(Task statement)
Could you continue the forum thread about Hebe and Clover eating rose petals and dandelions, picking up right after its last line?

(Study text)
*** Begin section ***
# Messy eaters



## stells (Jul 17, 2008)

Just a few shots of Hebe and Clover eating their Rose petals and Dandies  
*Clover got a bit messy when the petal flicked powder all over her *









*Coming through i want that bit *




*Got it*




*mmmmmmmmm whats this*




*Hebe ready to attack *


----------



## JustAnja (Jul 17, 2008)

Too cute Kelly, looks like they have been eating powdered donuts and like typical kids have it all over them!


----------



## Itort (Jul 17, 2008)

A happy tort is a messy tort. lol


----------



## Isa (Jul 17, 2008)

Kelly

Really nice pictures 

They are really cute, they look to enjoy those rose petals and dandelions .


----------



## 70ridgeway (Jul 17, 2008)

kelly there lovely great photos as usual


----------



## Jacqui (Jul 17, 2008)

Such wonderful baby shots ones sure to make you smile!


----------



## terryo (Jul 17, 2008)

They are adorable. I never tried Rose Petals.


----------



## Crazy1 (Jul 18, 2008)
*** End section ***
(Given entries)
*** Begin section ***
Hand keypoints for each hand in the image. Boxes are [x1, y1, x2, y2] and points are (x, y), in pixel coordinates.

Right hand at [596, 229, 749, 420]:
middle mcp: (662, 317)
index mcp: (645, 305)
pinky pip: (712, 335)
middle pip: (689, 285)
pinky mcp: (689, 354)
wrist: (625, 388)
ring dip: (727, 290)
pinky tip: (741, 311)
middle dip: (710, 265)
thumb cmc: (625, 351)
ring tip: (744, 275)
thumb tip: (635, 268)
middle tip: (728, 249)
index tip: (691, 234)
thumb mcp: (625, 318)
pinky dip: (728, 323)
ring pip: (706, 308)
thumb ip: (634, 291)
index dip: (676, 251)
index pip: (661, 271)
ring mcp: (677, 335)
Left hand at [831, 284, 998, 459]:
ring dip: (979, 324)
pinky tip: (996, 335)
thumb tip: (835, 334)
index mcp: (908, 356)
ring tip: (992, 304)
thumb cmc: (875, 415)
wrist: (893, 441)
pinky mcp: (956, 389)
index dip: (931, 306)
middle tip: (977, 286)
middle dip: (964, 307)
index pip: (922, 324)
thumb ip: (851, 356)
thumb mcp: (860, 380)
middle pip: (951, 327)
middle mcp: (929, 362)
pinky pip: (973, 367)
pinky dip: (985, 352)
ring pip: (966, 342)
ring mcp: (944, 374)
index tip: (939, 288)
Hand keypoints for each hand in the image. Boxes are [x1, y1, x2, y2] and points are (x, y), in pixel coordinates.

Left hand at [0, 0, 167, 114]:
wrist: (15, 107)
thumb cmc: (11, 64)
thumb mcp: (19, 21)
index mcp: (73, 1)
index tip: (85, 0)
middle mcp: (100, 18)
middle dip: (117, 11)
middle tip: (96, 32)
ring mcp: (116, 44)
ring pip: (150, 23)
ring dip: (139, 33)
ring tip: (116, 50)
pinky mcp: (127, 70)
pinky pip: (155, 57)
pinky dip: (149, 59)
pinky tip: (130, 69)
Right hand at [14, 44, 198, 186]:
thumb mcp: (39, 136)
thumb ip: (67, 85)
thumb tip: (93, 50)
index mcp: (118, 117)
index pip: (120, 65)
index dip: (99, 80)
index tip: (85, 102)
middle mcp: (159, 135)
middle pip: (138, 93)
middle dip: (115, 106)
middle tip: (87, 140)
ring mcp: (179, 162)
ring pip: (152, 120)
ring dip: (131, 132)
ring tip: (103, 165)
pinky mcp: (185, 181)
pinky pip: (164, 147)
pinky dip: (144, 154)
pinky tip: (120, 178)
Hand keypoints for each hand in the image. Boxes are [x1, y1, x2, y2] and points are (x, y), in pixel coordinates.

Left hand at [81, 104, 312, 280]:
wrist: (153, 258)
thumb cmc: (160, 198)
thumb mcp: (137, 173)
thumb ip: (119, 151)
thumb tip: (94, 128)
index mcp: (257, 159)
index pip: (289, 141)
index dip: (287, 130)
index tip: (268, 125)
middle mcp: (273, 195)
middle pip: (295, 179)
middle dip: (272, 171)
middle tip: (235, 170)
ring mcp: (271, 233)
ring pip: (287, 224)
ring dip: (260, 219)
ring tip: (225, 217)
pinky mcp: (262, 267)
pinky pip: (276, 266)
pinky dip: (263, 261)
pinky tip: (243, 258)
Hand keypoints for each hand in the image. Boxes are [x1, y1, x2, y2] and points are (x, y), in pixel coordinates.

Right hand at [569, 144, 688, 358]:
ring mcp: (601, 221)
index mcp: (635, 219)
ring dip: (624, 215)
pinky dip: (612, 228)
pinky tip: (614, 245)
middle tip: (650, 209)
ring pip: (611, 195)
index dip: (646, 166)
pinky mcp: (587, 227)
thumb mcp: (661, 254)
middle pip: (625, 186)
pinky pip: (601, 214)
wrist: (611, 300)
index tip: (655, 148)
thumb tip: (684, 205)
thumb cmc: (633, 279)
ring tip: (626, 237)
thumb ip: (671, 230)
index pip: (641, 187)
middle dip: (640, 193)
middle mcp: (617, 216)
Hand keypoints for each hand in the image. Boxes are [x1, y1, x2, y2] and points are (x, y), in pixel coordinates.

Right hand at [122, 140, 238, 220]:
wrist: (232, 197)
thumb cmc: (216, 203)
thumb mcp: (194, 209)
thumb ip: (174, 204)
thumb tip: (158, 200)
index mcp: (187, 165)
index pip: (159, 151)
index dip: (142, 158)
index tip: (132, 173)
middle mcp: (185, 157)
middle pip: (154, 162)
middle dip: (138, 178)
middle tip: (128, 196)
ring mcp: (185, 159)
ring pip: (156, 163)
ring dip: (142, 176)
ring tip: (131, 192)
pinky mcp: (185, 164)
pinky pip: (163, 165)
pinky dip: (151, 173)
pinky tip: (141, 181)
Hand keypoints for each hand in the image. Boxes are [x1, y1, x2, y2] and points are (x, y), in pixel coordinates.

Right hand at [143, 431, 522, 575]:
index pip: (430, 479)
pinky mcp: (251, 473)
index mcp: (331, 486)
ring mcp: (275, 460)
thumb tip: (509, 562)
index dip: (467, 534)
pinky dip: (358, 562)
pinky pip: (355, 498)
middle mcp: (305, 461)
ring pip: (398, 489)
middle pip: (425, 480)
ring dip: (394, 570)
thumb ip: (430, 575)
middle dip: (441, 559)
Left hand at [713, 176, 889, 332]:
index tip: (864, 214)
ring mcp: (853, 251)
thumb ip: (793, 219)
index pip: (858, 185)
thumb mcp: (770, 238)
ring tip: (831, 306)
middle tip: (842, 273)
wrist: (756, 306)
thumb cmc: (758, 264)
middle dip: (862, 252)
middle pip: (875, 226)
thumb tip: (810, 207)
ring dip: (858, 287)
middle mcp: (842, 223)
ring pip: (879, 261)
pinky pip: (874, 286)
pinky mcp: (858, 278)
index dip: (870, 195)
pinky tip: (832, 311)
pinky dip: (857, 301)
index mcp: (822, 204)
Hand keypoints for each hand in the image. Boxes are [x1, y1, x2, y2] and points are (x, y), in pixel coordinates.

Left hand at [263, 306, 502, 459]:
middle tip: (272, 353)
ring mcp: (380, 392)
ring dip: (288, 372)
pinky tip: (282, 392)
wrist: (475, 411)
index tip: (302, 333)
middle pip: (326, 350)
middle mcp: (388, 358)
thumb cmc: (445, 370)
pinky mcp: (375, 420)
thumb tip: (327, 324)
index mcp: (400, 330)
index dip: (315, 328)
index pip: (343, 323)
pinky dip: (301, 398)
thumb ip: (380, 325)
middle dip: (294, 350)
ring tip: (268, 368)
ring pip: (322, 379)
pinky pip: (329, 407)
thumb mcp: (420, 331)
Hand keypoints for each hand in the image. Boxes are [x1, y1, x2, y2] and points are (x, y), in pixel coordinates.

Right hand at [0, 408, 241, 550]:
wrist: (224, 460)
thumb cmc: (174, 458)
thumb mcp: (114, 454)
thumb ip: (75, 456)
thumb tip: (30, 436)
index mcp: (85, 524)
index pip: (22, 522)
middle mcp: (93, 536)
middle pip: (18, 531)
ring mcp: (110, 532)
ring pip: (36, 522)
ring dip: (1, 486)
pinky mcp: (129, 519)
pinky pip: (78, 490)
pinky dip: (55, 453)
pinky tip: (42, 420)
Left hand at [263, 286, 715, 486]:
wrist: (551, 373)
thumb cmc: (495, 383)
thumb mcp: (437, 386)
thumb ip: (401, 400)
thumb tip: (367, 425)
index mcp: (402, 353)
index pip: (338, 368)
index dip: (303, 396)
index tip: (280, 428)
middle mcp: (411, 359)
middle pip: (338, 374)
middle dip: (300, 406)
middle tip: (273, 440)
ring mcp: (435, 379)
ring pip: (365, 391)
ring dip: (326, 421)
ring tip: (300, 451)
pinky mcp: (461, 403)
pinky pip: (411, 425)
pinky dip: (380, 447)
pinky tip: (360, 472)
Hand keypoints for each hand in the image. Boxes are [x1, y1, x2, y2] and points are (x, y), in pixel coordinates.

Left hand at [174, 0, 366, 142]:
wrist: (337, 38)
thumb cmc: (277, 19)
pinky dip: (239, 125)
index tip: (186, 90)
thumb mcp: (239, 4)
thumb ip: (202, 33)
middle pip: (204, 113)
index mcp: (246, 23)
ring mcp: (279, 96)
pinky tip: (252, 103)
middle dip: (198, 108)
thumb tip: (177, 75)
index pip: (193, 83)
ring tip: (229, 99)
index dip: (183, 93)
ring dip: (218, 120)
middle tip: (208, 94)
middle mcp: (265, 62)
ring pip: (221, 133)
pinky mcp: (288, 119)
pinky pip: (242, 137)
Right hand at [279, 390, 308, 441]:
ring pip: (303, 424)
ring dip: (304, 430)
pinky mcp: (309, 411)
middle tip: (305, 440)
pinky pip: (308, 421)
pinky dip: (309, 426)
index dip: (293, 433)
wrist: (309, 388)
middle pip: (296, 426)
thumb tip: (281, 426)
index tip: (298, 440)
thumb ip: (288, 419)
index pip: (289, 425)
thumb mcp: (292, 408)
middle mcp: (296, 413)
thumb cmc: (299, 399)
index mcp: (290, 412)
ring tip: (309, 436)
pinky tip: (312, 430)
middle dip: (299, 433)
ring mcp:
*** End section ***
(Response area)
Stells, Great pics. I especially like the one of "Hebe ready to attack" love the way s/he is reared up. Thanks for sharing.


----------



## drgnfly2265 (Jul 18, 2008)

Great pics, it looks like they really loved it 

____________________________________________________

1 Sulcata (Bowser)

www.myspace.com/bowsertortoise


----------



## TortGirl (Jul 18, 2008)

So beautiful. Looks like Hebe and Clover had a great time.

Agnieszka


----------



## egyptiandan (Jul 18, 2008)

Great pictures Kelly  Hebe and Clover look like they loved their frosted rose petals and dandelions.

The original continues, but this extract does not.